Days after the government put off natural gas prices hike by three months, Power & Coal Minister Piyush Goyal said there were anomalies in the proposed formula which needed to be fixed before revising rates.
Goyal, who was part of the Parliamentary Standing Committee on Finance that criticised the Rangarajan formula for pricing of domestic gas, said affordability of power and fertiliser sector – which consume two-third of all gas produced in the country, should be kept in mind.
The Standing Committee, he said, had reported “a number of anomalies” in gas pricing.
The Rangarajan formula calls for pricing at an average cost of importing liquefied natural gas (LNG) into India and rates prevailing at international hubs in the US and UK as well as the price of gas imported into Japan.
In Goyal’s opinion, gas prices in India cannot be fixed based on a formula that includes Japanese imports. “Japan is an importer of gas” and not a gas trading hub, he said.
The previous UPA government had in December approved the Rangarajan formula for pricing of all domestic gas from April 1. But before a new rate could be announced, general elections were called for and the price revision was postponed by a quarter to July 1.
The new NDA government on Wednesday decided that a “comprehensive” assessment was needed on the issue before deciding on rates.
If Rangarajan formula was to be implemented from April 1, gas price would have jumped to USD 8.34 per million British thermal unit from USD 4.2 currently. The formula calls for rates to be revised quarterly and price in July would have been close to USD 8.8.
The new rate would have led to an increase in electricity tariff besides huge jump in fertiliser cost as well as CNG rates in cities like Delhi and Mumbai.
Goyal said the BJP government has been in office for only one month and it is important that “we study the issue in its entirety.”
Power and fertiliser sector which have direct impact on common man, have “certain expectation of quality product at affordable prices,” he said without elaborating.

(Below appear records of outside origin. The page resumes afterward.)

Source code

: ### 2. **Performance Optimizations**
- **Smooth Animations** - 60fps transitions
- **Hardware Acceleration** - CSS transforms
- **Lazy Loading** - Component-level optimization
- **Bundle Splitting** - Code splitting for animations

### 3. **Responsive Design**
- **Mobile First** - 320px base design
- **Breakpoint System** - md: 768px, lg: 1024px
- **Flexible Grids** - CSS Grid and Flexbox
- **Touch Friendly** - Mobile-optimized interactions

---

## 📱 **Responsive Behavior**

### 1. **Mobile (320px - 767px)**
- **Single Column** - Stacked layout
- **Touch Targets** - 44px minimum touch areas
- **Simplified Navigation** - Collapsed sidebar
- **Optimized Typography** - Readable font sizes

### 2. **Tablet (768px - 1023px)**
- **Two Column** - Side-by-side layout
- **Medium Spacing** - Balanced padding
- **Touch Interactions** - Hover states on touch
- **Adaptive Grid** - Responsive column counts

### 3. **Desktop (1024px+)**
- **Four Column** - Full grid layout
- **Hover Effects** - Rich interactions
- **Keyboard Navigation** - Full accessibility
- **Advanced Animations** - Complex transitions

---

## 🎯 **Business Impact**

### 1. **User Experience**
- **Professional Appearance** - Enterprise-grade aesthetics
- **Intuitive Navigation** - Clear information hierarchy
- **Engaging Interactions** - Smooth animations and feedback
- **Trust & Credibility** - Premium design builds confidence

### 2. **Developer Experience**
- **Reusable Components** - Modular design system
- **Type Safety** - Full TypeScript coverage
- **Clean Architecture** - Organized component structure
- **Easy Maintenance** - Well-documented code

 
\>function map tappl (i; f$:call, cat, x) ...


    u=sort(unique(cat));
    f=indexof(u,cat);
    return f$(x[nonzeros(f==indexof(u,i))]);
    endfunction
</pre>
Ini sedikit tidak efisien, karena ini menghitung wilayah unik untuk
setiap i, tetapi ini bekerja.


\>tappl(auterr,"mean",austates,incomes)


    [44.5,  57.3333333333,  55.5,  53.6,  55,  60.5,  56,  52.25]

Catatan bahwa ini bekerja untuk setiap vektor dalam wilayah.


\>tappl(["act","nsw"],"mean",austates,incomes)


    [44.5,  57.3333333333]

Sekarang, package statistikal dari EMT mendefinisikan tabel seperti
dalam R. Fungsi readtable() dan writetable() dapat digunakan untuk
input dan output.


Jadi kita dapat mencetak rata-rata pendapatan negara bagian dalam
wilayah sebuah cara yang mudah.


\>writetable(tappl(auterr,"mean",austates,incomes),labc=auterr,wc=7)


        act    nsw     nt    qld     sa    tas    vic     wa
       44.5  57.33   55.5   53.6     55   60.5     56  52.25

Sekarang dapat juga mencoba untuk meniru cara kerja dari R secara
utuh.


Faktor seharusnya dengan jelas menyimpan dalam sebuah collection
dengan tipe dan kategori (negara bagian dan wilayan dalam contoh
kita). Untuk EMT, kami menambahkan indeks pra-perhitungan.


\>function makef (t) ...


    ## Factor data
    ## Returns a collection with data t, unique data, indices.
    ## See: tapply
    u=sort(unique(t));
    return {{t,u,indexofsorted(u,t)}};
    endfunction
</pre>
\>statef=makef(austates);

“These gas plants were not set up with the commitment of pricing or assurance of gas supply but I am not taking that approach because I believe that an investment made in an asset in India is a national asset,” he said.
“I see certain merits (in pricing and availability of gas). It is a clean energy fuel. Putting our heads together I am sure with different aspects of the gas plants considered, we will be able to find out the solution,” he added.